It would seem axiomatic that each district votes into office the contender it feels best represents the interests of the community. But District 23 is not one community; it’s dozens, combining Northeast Portland’s House District 45 (where Dingfelder has been representative since 2001) with Southeast’s House District 46. Bordered by NE Marine Dr to the north, NE 143rd Ave to the east, NE 21st Ave to the west and SE Knight Dr to the south, it claims (like all state senate districts) roughly 114,000 constituents. Unlike more homogenous state senate districts, however, the constituents of District 23 live in neighborhoods as disparate as verdant Mount Tabor and less-than-verdant Lents; upscale Laurelhurst and struggling Concordia.
‘Take a look at the district. You’d be hard pressed to find any wetlands here. We’re more interested in our businesses’.
Local governance must give equal attention to the business needs of environmentally friendly pet-food stores in Beaumont-Alameda and discount mattress warehouses in Foster-Powell. They must heed the concerns of those who own million-dollar homes around Grant Park and those who live in trailer parks on NE Killingsworth St. This part of the city also happens to be home to large populations of recent immigrants, many from Mexico, Somalia, Vietnam and China, nearly all of whom must navigate a new language and culture to find jobs, housing and schools for their kids. While similar “in-migration” trends are occurring in other parts of Oregon, they are taking place more rapidly in District 23, which makes the area both tremendously fertile and tremendously challenging to govern.
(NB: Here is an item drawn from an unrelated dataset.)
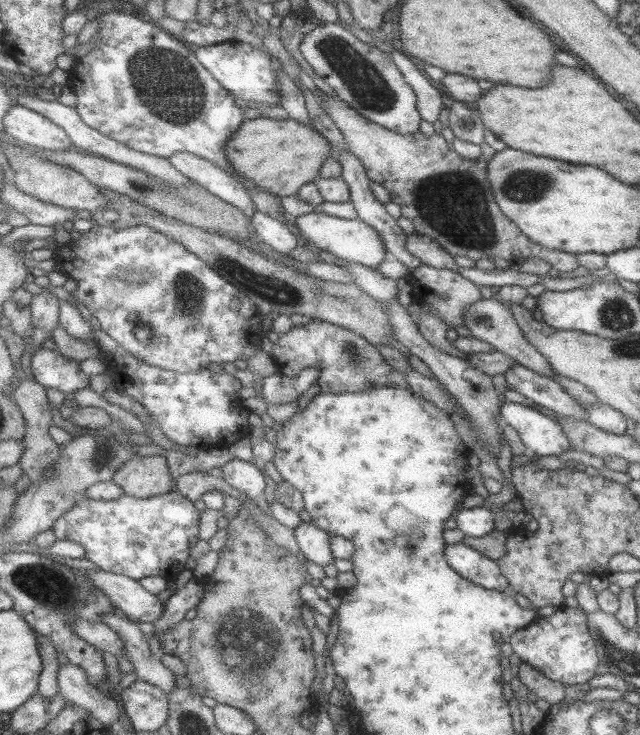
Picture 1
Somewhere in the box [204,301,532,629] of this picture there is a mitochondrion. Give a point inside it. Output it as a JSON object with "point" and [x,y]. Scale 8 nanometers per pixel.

Since 1996, the district has been represented by Avel Gordly, who two years ago, disgusted with what she considered extreme partisan politics in the Oregon legislature, left the Democratic Party and became an Independent. The first African-American woman senator in Oregon’s history, Gordly is known for speaking her mind while being, in the words of Peter Wong, political reporter for Salem’s Statesman Journal, “a voice for procedural fairness and for the rights of minorities.” Her accomplishments include winning support for Measure 14, which removed all racist language from the Oregon Constitution; petitioning successfully to increase Oregon’s minimum wage; and pushing through the Expanded Options bill, which requires school districts to offer college-credit classes to high school juniors and seniors (and pay for them) in the hopes of getting more underserved kids on the college track.
The economic divisions within District 23, evident during Gordly’s tenure—a 2000 census shows the median family income in Alameda-Irvington to be $84,347, and in Parkrose, $34,092—are only widening. According to Gordly, between the time that the Oregon Health Plan Standard began to purge its rosters in 1995 and the time it closed enrollment in 2004, some 43,000 people in District 23 lost their health insurance—more than in any other district in the state. Gentrification, she says, continues to price some residents, notably African-Americans, out of the area. In other words, District 23 is a kind of microcosm for Portland’s most intractable problems.
These are among the issues facing whomever is elected in November, a race that—with 54 percent of the district registered as Democrats (and as yet no Republican contenders)—will in all probability be decided two months from now, in the May primary. It would seem a tough first gig for any politician, let alone an untested one like Cruz, but Gordly, who for five years has watched Cruz grow into his role in Salem, thinks he is ready. “He has a heart for public service,” she says.